> **DIRECTIONS**
Work through the records below and copy every line that includes "fraction".
(THE RECORDS begins)
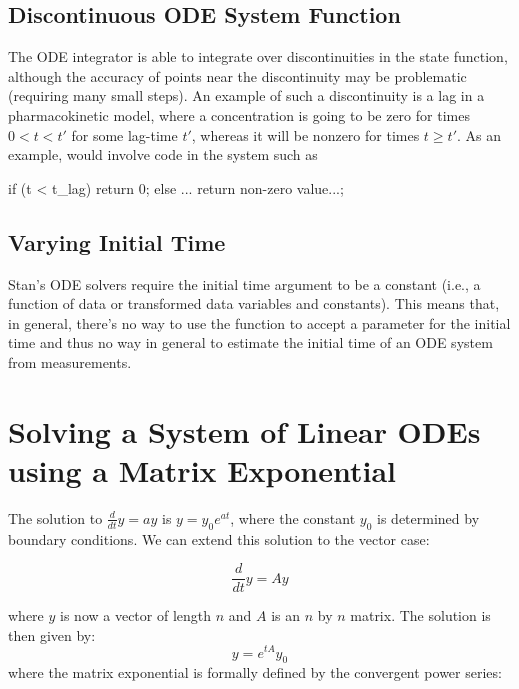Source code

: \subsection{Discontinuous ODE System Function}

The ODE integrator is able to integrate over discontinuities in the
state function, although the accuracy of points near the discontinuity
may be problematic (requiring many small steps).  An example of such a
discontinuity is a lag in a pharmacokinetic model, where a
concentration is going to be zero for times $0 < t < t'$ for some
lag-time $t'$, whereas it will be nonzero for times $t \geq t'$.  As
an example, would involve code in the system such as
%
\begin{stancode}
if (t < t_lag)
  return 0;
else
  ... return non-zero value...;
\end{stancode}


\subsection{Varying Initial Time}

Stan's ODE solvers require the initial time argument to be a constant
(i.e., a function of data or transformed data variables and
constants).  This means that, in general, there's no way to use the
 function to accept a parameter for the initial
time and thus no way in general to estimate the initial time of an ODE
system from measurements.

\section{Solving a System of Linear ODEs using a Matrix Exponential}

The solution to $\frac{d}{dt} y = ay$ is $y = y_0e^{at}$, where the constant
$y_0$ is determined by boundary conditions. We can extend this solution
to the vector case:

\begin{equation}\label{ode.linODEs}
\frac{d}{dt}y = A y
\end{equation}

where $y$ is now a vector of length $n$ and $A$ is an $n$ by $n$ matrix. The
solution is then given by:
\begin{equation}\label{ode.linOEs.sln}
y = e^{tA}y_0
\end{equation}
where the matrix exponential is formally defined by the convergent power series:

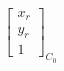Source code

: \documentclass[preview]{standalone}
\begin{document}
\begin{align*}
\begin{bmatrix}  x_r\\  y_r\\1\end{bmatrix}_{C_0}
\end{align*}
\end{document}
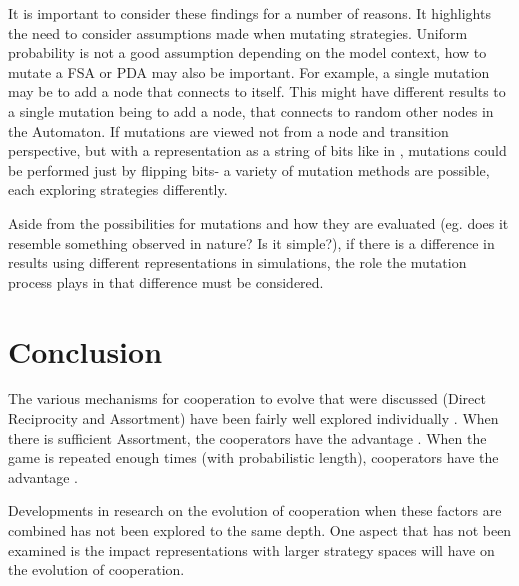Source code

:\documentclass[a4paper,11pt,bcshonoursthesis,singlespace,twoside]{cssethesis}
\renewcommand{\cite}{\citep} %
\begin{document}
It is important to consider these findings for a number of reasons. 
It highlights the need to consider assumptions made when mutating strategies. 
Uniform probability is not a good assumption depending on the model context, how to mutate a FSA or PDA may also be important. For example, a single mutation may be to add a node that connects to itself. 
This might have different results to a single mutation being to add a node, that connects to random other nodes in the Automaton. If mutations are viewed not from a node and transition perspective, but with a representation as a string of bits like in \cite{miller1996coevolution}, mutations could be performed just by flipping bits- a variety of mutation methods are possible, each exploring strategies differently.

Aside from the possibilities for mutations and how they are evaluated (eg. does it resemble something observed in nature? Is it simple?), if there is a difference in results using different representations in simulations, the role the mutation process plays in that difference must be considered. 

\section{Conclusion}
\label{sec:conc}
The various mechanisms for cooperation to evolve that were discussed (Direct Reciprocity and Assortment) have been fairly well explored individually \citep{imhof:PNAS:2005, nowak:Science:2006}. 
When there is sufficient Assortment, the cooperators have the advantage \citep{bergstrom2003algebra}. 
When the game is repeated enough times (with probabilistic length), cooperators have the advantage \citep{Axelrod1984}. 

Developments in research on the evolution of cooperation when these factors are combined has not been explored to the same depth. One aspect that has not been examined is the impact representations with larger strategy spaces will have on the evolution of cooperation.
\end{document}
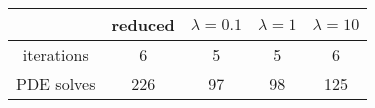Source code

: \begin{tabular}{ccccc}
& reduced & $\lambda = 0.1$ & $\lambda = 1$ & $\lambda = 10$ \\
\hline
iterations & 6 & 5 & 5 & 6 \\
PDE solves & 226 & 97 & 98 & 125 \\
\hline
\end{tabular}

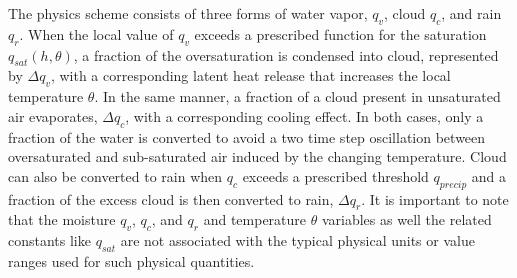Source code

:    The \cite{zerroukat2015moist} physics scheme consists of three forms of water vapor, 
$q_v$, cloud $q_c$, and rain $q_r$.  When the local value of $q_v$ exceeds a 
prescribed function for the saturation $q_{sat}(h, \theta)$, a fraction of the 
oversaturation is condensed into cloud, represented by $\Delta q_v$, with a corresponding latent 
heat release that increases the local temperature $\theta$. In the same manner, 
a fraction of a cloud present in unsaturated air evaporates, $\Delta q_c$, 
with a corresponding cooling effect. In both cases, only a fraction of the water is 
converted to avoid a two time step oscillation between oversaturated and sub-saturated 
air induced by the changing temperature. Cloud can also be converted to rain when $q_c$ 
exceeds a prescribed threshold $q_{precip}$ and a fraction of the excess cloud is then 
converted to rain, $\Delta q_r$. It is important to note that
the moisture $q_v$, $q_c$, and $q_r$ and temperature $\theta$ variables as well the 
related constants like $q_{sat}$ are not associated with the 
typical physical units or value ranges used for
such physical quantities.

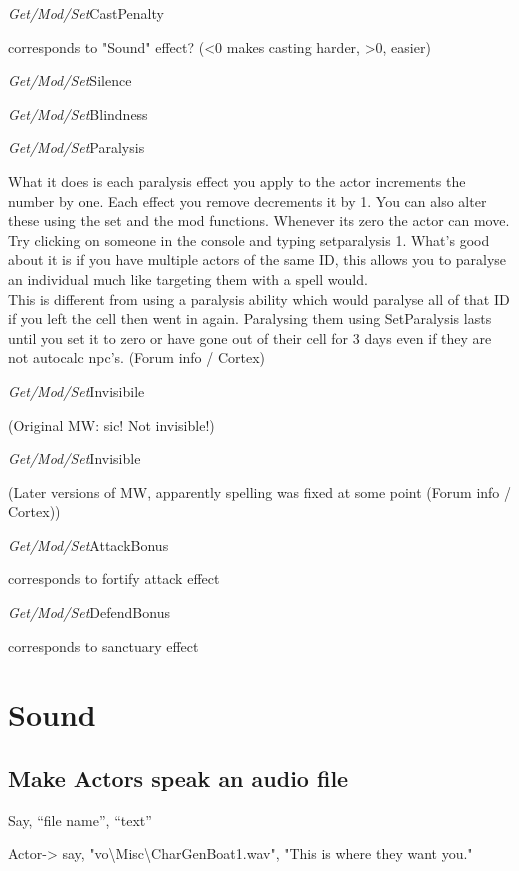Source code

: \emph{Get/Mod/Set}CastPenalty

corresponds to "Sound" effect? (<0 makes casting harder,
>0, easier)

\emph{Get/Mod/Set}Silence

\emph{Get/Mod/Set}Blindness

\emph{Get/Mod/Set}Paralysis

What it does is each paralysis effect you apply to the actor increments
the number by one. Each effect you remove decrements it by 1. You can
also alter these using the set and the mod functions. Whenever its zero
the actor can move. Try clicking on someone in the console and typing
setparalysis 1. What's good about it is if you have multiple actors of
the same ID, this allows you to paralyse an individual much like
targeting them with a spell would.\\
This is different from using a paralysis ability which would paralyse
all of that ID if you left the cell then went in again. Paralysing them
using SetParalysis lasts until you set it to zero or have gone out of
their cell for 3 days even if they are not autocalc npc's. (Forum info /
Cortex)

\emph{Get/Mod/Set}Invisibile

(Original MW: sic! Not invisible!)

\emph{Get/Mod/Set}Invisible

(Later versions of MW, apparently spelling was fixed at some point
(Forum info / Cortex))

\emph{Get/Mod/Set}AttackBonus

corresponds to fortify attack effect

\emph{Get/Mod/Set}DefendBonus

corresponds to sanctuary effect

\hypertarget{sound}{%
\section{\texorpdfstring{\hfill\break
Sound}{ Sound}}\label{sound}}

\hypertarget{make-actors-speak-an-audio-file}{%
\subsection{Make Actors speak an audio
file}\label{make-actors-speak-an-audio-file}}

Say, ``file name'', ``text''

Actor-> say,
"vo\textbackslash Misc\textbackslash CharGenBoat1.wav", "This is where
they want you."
(THE RECORDS ends)
> **FINISHED EXERCISE**
prescribed function for the saturation $q_{sat}(h, \theta)$, a fraction of the 
a fraction of a cloud present in unsaturated air evaporates, $\Delta q_c$, 
with a corresponding cooling effect. In both cases, only a fraction of the water is 
exceeds a prescribed threshold $q_{precip}$ and a fraction of the excess cloud is then 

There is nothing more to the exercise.